Sigh....where to begin. First off, I'm not sure this is the correct forum to post on, but it seemed like the best fit beyond possibly the Relationship issue forums, but...this involves no real relationship. Here it goes:
Ever since recently viewing the newest Harry Potter film: The Half Blood Prince I have been completley obsessed with the actress Emma Watson who portrays Hermione Granger. The way I write could end up being one jumbeled mix, but I have multiple problems to get across. Upon viewing her in the film (actions in this movie portray her as a girl who has had her feelings deeply hurt[involving a boy]), I began to, without trying feeling like I knew her so well, thanks in part to seeing her in a film series over the past 8 years I'm sure, but it can't be the only reason. Upon arriving home later that night I began to fervently scrounge for information on her biography, her life, her friends, her relationships, her future, her attitude, her likes and dislikes, etc. I stayed up from 10:30pm-6:00am basiclly studying her and watching all her interviews on youtube.

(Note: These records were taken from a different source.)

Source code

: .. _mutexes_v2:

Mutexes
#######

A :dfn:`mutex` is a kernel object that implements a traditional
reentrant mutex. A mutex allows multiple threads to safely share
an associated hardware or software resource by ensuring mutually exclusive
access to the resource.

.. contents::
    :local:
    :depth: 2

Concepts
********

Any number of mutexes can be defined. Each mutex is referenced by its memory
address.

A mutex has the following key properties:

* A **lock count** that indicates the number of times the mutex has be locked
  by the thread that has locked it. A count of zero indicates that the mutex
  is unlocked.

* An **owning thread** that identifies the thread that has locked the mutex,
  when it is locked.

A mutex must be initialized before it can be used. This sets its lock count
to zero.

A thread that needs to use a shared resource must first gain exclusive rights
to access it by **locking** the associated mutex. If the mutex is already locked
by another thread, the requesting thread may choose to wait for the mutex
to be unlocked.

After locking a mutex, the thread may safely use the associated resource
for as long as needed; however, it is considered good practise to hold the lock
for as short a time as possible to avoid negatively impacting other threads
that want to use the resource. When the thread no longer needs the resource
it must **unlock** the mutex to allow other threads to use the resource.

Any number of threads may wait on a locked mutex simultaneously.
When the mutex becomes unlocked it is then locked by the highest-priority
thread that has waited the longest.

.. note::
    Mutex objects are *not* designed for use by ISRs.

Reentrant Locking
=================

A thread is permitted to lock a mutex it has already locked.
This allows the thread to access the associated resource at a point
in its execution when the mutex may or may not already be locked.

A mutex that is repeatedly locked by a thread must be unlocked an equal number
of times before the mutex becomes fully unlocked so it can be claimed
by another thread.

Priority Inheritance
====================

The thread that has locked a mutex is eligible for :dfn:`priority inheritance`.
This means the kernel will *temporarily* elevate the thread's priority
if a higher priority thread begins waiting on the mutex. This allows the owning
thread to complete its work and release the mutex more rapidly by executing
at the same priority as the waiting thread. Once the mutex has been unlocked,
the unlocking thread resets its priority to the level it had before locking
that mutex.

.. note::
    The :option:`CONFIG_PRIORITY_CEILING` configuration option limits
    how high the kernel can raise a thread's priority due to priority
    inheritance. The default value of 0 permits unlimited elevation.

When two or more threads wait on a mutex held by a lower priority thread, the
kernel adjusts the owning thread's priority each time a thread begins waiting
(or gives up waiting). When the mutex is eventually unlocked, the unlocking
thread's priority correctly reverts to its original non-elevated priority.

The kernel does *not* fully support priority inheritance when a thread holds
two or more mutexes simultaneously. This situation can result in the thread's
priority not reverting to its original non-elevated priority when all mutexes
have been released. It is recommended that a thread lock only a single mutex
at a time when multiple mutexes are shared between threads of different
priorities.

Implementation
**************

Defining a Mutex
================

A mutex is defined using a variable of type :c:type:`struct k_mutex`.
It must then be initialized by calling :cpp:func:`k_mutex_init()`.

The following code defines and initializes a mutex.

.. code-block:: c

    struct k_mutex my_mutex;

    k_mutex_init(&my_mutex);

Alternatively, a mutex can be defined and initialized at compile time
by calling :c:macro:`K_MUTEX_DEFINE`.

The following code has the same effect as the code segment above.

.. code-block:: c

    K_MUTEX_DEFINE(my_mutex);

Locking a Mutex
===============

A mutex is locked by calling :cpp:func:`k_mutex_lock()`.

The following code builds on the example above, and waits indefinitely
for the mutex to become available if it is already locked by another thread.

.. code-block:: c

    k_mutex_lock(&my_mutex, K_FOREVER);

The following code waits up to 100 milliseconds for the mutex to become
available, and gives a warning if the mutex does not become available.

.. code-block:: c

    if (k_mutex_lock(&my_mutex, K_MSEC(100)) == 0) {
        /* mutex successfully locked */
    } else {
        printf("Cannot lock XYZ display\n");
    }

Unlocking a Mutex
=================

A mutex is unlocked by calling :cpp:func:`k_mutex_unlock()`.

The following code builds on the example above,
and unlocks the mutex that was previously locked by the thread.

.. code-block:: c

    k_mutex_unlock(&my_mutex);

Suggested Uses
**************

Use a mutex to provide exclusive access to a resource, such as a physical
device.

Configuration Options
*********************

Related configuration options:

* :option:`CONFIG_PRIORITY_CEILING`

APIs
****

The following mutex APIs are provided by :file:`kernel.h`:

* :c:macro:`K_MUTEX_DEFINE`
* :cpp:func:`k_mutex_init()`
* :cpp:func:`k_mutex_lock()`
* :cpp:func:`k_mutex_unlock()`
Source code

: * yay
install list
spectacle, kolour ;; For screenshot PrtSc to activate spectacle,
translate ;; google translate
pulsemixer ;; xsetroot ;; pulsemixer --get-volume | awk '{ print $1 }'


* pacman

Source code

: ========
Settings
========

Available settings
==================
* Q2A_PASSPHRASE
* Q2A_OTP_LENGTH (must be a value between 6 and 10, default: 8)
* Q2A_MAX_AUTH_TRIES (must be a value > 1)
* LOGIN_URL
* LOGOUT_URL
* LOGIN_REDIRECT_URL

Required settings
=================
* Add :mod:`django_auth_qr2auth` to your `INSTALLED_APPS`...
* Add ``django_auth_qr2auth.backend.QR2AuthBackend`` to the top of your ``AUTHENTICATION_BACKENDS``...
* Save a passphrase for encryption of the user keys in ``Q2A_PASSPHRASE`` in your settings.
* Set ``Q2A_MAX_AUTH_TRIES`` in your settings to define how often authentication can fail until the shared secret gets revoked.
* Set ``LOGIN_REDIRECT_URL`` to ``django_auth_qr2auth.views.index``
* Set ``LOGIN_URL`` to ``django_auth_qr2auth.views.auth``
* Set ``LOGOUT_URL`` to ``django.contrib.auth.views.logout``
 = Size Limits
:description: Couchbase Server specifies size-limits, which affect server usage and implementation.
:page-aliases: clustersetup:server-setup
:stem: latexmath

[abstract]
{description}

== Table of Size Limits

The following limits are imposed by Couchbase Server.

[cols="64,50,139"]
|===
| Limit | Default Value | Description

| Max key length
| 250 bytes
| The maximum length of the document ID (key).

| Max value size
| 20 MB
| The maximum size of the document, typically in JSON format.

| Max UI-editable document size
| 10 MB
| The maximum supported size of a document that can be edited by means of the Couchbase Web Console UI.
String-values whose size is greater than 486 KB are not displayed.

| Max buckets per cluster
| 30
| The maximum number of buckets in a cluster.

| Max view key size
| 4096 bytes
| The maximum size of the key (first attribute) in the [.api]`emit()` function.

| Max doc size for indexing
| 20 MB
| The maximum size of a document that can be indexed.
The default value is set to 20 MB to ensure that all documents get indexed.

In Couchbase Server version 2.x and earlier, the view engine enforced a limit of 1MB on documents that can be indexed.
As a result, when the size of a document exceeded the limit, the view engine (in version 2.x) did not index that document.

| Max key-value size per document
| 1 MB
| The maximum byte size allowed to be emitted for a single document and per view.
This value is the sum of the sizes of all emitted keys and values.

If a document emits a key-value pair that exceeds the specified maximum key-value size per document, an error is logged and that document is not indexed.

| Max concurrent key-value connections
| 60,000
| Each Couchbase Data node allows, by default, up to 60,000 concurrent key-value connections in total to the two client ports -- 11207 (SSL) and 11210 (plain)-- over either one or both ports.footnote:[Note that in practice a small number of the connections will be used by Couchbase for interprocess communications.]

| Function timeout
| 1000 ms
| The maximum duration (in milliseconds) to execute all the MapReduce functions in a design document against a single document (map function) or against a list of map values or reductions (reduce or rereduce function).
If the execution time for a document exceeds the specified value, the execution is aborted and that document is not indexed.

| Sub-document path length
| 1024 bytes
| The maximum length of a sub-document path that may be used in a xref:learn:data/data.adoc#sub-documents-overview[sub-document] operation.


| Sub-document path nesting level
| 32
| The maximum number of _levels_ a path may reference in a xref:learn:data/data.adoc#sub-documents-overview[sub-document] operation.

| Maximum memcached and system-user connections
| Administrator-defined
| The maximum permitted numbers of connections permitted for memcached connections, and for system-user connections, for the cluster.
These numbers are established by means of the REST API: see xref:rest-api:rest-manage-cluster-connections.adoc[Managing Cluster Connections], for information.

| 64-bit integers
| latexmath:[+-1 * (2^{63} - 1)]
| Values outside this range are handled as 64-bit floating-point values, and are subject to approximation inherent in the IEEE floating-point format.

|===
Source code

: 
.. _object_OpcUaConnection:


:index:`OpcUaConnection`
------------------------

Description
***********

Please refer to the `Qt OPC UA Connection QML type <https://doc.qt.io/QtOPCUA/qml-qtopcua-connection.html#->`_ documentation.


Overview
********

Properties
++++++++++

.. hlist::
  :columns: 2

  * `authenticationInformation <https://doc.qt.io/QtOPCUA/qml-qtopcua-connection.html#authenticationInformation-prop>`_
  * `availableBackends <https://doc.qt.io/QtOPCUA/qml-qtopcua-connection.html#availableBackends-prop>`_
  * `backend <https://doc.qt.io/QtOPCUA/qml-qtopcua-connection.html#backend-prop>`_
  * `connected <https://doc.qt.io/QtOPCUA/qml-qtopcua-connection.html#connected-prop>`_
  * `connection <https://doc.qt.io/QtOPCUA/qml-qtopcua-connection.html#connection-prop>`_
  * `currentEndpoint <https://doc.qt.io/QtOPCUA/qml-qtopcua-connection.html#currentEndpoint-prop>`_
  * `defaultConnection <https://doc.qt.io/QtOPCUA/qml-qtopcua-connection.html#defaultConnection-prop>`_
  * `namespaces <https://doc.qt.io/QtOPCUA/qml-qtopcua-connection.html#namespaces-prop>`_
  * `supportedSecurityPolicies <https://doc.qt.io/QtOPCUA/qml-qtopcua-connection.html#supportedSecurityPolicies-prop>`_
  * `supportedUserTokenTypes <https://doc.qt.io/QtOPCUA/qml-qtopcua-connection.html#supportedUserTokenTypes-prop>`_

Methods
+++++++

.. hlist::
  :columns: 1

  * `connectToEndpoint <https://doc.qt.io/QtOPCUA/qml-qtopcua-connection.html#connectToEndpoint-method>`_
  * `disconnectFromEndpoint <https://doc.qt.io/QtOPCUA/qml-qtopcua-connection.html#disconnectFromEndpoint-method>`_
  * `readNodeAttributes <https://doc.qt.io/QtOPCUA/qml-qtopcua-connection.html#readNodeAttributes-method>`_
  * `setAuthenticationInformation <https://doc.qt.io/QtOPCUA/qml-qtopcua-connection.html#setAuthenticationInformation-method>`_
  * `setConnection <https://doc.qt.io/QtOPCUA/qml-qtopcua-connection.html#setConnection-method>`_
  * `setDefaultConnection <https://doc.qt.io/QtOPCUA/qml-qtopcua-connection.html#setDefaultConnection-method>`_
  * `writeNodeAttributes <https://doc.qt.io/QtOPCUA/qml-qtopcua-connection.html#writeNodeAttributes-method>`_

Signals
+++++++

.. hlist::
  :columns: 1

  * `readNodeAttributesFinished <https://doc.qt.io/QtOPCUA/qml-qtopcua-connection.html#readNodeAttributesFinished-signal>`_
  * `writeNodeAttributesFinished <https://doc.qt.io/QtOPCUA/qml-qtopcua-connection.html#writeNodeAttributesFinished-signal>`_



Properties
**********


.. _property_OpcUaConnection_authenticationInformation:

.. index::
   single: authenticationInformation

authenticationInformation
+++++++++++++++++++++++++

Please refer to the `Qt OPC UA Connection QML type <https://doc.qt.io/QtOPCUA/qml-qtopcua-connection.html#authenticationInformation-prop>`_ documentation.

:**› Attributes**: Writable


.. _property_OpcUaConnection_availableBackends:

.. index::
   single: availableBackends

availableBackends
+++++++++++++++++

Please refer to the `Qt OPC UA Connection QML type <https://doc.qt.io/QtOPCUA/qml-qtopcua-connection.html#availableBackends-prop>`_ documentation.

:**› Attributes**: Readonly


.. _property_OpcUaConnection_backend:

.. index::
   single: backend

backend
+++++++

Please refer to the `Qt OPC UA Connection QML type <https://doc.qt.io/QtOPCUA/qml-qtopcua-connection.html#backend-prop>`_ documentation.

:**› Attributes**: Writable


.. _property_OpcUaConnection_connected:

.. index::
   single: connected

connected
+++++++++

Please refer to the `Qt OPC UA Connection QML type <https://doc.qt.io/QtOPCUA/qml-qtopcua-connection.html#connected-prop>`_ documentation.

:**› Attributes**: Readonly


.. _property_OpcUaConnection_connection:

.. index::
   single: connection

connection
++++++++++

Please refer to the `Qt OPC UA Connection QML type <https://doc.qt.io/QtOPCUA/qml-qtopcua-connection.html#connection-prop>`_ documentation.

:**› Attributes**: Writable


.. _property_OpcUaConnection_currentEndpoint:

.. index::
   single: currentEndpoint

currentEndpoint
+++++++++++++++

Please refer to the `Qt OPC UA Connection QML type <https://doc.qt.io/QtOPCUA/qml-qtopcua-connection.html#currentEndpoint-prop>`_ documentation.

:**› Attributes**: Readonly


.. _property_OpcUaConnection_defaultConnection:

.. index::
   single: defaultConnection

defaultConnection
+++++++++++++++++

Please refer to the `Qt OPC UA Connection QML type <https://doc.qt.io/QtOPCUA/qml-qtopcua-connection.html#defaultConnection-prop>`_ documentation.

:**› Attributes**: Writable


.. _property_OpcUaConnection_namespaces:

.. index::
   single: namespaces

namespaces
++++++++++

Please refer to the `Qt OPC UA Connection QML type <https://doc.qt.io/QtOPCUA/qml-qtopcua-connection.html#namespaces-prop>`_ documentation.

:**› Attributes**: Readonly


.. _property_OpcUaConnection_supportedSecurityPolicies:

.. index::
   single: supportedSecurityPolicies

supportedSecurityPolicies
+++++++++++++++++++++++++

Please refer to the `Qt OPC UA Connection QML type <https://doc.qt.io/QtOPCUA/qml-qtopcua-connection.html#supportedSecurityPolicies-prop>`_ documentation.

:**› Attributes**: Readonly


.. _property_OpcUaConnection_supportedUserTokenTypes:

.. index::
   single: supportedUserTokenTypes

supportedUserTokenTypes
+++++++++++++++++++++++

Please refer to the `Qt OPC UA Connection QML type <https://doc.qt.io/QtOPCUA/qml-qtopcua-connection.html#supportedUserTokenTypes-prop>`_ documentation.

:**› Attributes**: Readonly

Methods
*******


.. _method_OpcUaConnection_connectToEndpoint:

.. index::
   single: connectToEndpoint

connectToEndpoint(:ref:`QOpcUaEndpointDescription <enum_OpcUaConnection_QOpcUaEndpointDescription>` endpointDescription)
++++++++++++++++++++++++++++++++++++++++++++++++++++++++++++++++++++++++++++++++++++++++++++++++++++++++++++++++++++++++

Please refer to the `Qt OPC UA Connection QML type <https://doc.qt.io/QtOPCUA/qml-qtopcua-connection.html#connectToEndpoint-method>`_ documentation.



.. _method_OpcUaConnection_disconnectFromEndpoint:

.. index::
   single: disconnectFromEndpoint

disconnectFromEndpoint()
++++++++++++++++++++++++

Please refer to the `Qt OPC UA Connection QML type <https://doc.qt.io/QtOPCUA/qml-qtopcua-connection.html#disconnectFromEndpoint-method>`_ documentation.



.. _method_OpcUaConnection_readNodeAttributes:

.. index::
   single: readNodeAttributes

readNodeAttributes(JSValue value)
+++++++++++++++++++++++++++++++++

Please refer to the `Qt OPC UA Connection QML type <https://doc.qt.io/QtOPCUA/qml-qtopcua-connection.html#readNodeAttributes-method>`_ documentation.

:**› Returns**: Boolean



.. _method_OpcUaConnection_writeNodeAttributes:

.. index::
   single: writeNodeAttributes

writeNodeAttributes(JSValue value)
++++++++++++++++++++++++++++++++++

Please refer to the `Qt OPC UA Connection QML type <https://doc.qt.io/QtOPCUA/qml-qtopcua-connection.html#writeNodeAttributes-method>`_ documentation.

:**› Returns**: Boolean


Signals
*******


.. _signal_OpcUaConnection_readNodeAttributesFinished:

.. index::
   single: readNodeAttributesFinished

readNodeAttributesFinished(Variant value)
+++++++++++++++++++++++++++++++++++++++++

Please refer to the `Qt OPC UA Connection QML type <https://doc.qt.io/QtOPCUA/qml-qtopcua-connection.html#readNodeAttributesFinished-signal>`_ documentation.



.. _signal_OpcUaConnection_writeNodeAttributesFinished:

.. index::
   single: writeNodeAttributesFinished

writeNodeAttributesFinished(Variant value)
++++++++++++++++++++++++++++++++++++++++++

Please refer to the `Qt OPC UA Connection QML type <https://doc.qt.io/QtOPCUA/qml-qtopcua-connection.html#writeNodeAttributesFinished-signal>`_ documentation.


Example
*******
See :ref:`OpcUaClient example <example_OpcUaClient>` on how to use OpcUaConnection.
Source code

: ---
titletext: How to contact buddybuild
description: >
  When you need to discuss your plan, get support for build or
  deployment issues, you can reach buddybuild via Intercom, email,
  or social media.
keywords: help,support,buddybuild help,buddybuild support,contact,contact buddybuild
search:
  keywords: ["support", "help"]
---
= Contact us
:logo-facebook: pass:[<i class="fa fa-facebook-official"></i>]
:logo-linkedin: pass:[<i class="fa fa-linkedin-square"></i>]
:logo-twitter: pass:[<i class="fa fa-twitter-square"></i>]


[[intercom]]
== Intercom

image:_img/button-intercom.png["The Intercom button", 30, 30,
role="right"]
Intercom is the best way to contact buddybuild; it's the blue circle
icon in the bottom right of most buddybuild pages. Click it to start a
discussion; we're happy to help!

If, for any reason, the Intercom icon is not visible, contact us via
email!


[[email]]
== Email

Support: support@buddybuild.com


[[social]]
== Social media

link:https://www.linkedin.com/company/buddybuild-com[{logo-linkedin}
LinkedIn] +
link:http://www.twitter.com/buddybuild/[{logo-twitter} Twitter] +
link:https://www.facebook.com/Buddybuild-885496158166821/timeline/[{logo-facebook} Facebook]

For one she is about my age, about 10 months older than I, her 19, me 18. I am a fairly normal 18 year old guy, hadn't had any serious relationships yet but I have no problems interacting with either gender really, I am shy, but not socially awkward. I have grown up looking at porn, but not to an obsession, and nothing extreme enough to affect my views on "real-world" women. Here is where it gets weird for even me (if it wasn't already at this point LOL). I like many horny teenage boys have sexual fantasies fairly often, and after my one night obsession over Hermione I had gotten sexuall excited and decided I'd masturbate hoping the obsession might dwindle. I went to do the deed, and realized It didn't feel right. Normally I have no "real" attraction merley physical, that chick is HOT. But thinking about her while trying to do the deed fealt, not like a sin, but as severe disrespect to a person I had known or loved for a long time. I finished my buisness thinking aout nothing at all, and afterwards...my feelings hadn't changed. When I watch or read about her, I am examining how much I love everything about her. She is my age, (like so many girls I know), but she is utterly beautiful, her accent drives me crazy, she appears very sweet, in her interviews she displays actions that just in my head RING PERFECT WOMAN. Her attitude, activiities, appearance, mannerisms, EVERYTHING. I even got jealous seeing a picture of her kissing her boyfriend.
I have never experienced something like this before with any celebrity I have never met. Not even close to this sever with girls I have had crushes on. 2 days have passed and I find myself during sessions of free time not wanting to do my daily things...hang out with friends, play video games, watch tv, see a movie, hell look at porn when bored...I just want to find and read more about Emma Watson. I am mature enough to know THIS ISNT HEALTHY. But no matter how many times I try to tell myself I know I will never meet her, it ISNT GOING to happen, it isnt good for me to think like this, there are plenty of other girls, my mind just settles back to how muchI would give to be with her.
In closing I have a few last pieces of information about myself andd current issues as well as research I've done. I have looked up my problem and read something about Ertomania. After looking deeper into that though I read it is the obsessive belief that someone is mutually attracted to a person..so it isn't that. I am obsessed with her, but I know 100% she has no idea I exist or would evr find my obsessions attractive in any way, shape, or form. I have enough knowledge about stuff like this for a young adult that I thought I could drop my obsession (I almsot even wwant to call it love, but we all know it isnt really) on my own, but I found out quickly I can't. I don't have the money to see a professional about it either, it is seriouslly affectinng my daily thoughts to the point it makes me worry. Tommorow I start my college life and move into a dorm, college starts on the 24th. Emma starts college this year too, a week after me (I told you it was bad). I am somewhat nervous about starting a new life and with the stress of apporaching classes and being on my own. I wonder if this could subconciouslly have an affect with the timing of seeing Harry Potter have partially triggered my deep obsession.
Upon looking for info on her as well, it seems like numerous other forum posters on her videos fealt similar to me. "In love" with her, respect her as a woman, beautiful, want to marry her. ...I just don't know what it is! I feel like my mmind is telling me I desire a female partner to be with...but then I jsut think about how much more I would enjoy spending my liffe with Emma Watson.
-A partially scared young adult.
Any advice, words of help, ANYTHING towards my problem is greatly appreciated!